Even Harvard Must Reckon with the Scholarly Publishing Crisis

With an article titled “The ‘Wild West’ of Academic Publishing”, Craig Lambert, writing in the January-February 2015 issue of Harvard Magazine, details the challenges that even universities with the resources of Harvard face as they attempt to navigate the scholarly publishing crisis.

Lambert examines two specific challenges. First, how can the existing 105 university presses survive in an environment where it is increasingly difficult to sell more than a few hundred copies of a scholarly monograph. Second, how can higher education bring sensible reform to a badly broken system of scholarly article publishing that has faculty giving away content to publishers (both commercial and non-profit societies) that sell back the content to academic libraries at subscription prices that cannot be rationalized.

Is open access publishing a possible solution? Lambert dives into the question, and offers some possibilities by profiling a few experiments in approaching scholarly publishing in an entirely different way. This article provides insight into the scholarly publishing crisis, and could well serve as material for a conversation in academic departments where there are concerns about the future of scholarly publishing.

FASTR Supports Expanded Public Access to Research Results

Scholars and researchers in the sciences and medicine have become more familiar with the NIH Mandatory Public Access policy that requires authors to deposit their research articles into PubMed Central no later than 12 months after publication. This has added many thousands of research articles into the public domain. Legislation to expand this public access policy to other fields has been proposed but not yet adopted. Despite that failure, a new effort to broaden public access has begun again.Here is a summary of FASTR, a new piece of legislation introduced recently to create even more public access to research, that comes from the ACRL Insider newsletter.

On Thursday February 14, the Fair Access to Science and Technology Research Act (FASTR) was introduced in both the U.S. House of Representatives and the U.S. Senate.

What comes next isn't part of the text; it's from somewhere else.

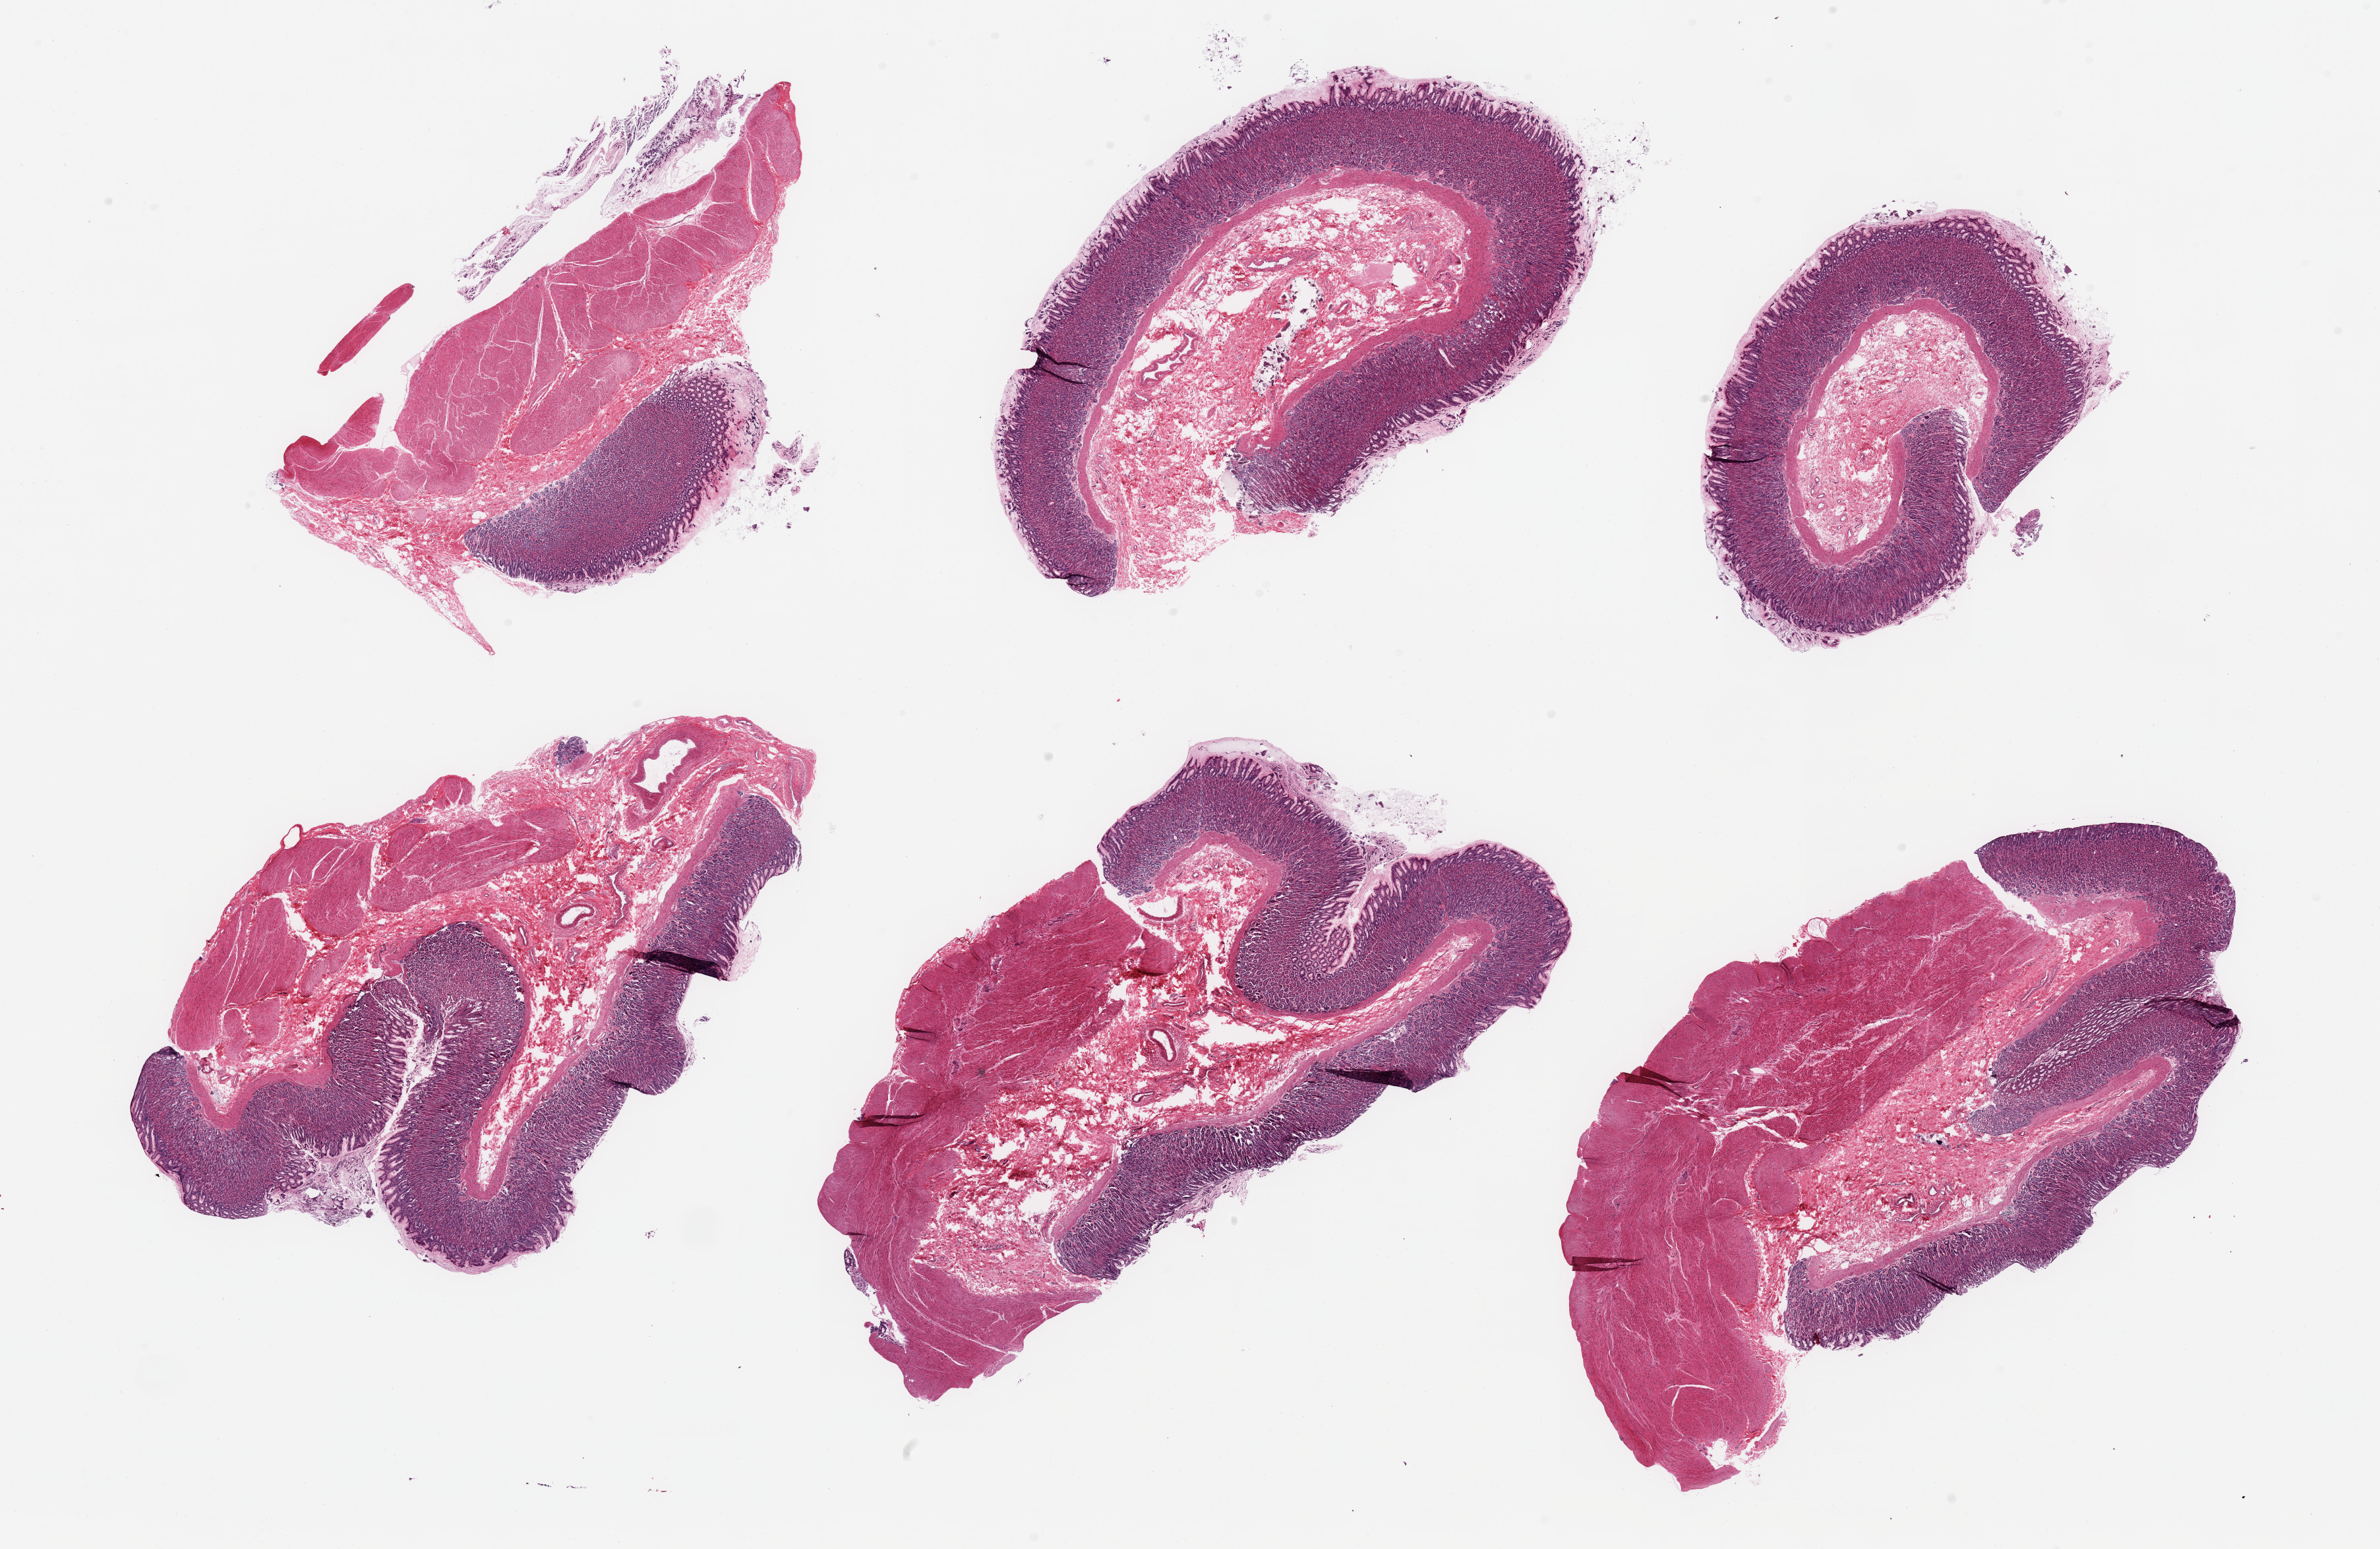
Hematoxylin and eosin (H&E) whole-slide image — whole scanned area (about 28.5 x 18.6 mm, slide scanned at 20x) shown as a low-resolution overview; PAXgene-fixed paraffin-embedded (PFPE) section; section of stomach (target tissue); donor tissue sample. Donor: female.
Pathologist's review note for this sample: 6 pieces, target mucosa well-preserved, ~25-30% thickness, excellent specimen.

This bi-cameral and bipartisan legislation would require federal agencies with annual extramural research budgets of $100 million or more to provide the public with online access to research manuscripts stemming from funded research no later than six months after publication in a peer-reviewed journal. In addition to requiring greater access, the legislation would require agencies to examine whether introducing open licensing options for research papers they make publicly available would promote productive reuse and computational analysis of those research papers.

 

FASTR would apply to quite a few other federal agencies including the Department of Agriculture, the Department of Commerce, the Department of Defense, the Department of Education, the Department of Health and Human Services,the National Aeronautics and Space Administration, the National Endowment for the Humanities, and the National Science Foundation. Those interested in learning more about FASTR can find more information at SPARC’s Alliance for Taxpayer Access site.

It is difficult to say if FASTR will fare better than its predecessor FRPPA. It is likely that the commercial publishers of scholarly journals will oppose this legislation as they have in the past. Faculty generally support the idea of offering open, public access to their research articles once they have been published in journals. With support from the academic community, FASTR could become a reality this time.

Could Open Access Disrupt Traditional Scholarly Publishing

It’s not often that the mainstream media takes up relatively unpopular higher education issues, so it comes with some surprise that U.S. News & World Report published a rather extensive article on the debate about the future of scholarly publishing. The article, titled “Is the Academic Publishing Industry on the Verge of Disruption?” provides a balanced look at both sides of the push for open access journal publishing.

Using interviews with both open access advocates such as Heather Josephs of SPARC and representatives from scholarly publishers such as the American Institute of Physics, the article provides an excellent overview of the current challenges of traditional scholarly journal publishing. It covers new business models for open access publishing and current and proposed government policies aimed at promoting the sharing of scholarly research funded by taxpayer dollars.

If you’d like to learn more about the current issues confronting traditional scholarly publishing, the challenges that both libraries and scholarly publishers face, and new models and ideas for a better scholarly publishing system, then give this article a read. If you do, let us know what you think (use the comments) by sharing your thoughts about scholarly communications, open access, and its impact on higher education. Do you believe that the traditional system is ripe for disruption, and if so, will open access be the disruptive factor?